*Goal of the exercise*. Swap the phrase "scientific name" for "binomial name" in the entries below, and repeat every line with nothing else altered.

*Records provided*.
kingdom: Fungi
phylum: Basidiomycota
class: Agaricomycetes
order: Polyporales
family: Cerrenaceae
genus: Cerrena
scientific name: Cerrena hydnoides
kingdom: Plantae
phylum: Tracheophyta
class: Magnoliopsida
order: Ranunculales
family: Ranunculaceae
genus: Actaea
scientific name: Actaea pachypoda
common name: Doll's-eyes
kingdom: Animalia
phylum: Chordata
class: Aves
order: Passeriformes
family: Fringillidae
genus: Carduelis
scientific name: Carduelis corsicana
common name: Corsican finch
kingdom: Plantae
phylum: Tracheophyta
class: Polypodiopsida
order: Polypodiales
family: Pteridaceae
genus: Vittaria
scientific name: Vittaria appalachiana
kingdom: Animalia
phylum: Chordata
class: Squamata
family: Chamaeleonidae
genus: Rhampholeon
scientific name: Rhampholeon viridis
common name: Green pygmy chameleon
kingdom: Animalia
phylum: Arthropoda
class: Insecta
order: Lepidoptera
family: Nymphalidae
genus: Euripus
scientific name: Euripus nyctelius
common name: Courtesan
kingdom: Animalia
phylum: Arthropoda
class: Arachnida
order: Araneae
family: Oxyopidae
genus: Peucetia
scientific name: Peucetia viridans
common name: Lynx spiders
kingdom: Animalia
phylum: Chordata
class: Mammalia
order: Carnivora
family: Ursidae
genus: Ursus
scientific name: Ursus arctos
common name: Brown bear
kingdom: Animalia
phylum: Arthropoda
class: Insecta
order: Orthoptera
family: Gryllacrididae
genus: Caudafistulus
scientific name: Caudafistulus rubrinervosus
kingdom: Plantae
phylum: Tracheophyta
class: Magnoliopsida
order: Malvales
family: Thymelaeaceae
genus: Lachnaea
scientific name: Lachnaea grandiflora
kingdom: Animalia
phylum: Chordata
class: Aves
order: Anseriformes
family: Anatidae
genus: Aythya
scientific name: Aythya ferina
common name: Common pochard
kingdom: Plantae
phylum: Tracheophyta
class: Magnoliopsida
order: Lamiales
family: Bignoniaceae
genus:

*Output of the task*.
kingdom: Fungi
phylum: Basidiomycota
class: Agaricomycetes
order: Polyporales
family: Cerrenaceae
genus: Cerrena
binomial name: Cerrena hydnoides
kingdom: Plantae
phylum: Tracheophyta
class: Magnoliopsida
order: Ranunculales
family: Ranunculaceae
genus: Actaea
binomial name: Actaea pachypoda
common name: Doll's-eyes
kingdom: Animalia
phylum: Chordata
class: Aves
order: Passeriformes
family: Fringillidae
genus: Carduelis
binomial name: Carduelis corsicana
common name: Corsican finch
kingdom: Plantae
phylum: Tracheophyta
class: Polypodiopsida
order: Polypodiales
family: Pteridaceae
genus: Vittaria
binomial name: Vittaria appalachiana
kingdom: Animalia
phylum: Chordata
class: Squamata
family: Chamaeleonidae
genus: Rhampholeon
binomial name: Rhampholeon viridis
common name: Green pygmy chameleon
kingdom: Animalia
phylum: Arthropoda
class: Insecta
order: Lepidoptera
family: Nymphalidae
genus: Euripus
binomial name: Euripus nyctelius
common name: Courtesan
kingdom: Animalia
phylum: Arthropoda
class: Arachnida
order: Araneae
family: Oxyopidae
genus: Peucetia
binomial name: Peucetia viridans
common name: Lynx spiders
kingdom: Animalia
phylum: Chordata
class: Mammalia
order: Carnivora
family: Ursidae
genus: Ursus
binomial name: Ursus arctos
common name: Brown bear
kingdom: Animalia
phylum: Arthropoda
class: Insecta
order: Orthoptera
family: Gryllacrididae
genus: Caudafistulus
binomial name: Caudafistulus rubrinervosus
kingdom: Plantae
phylum: Tracheophyta
class: Magnoliopsida
order: Malvales
family: Thymelaeaceae
genus: Lachnaea
binomial name: Lachnaea grandiflora
kingdom: Animalia
phylum: Chordata
class: Aves
order: Anseriformes
family: Anatidae
genus: Aythya
binomial name: Aythya ferina
common name: Common pochard
kingdom: Plantae
phylum: Tracheophyta
class: Magnoliopsida
order: Lamiales
family: Bignoniaceae
genus:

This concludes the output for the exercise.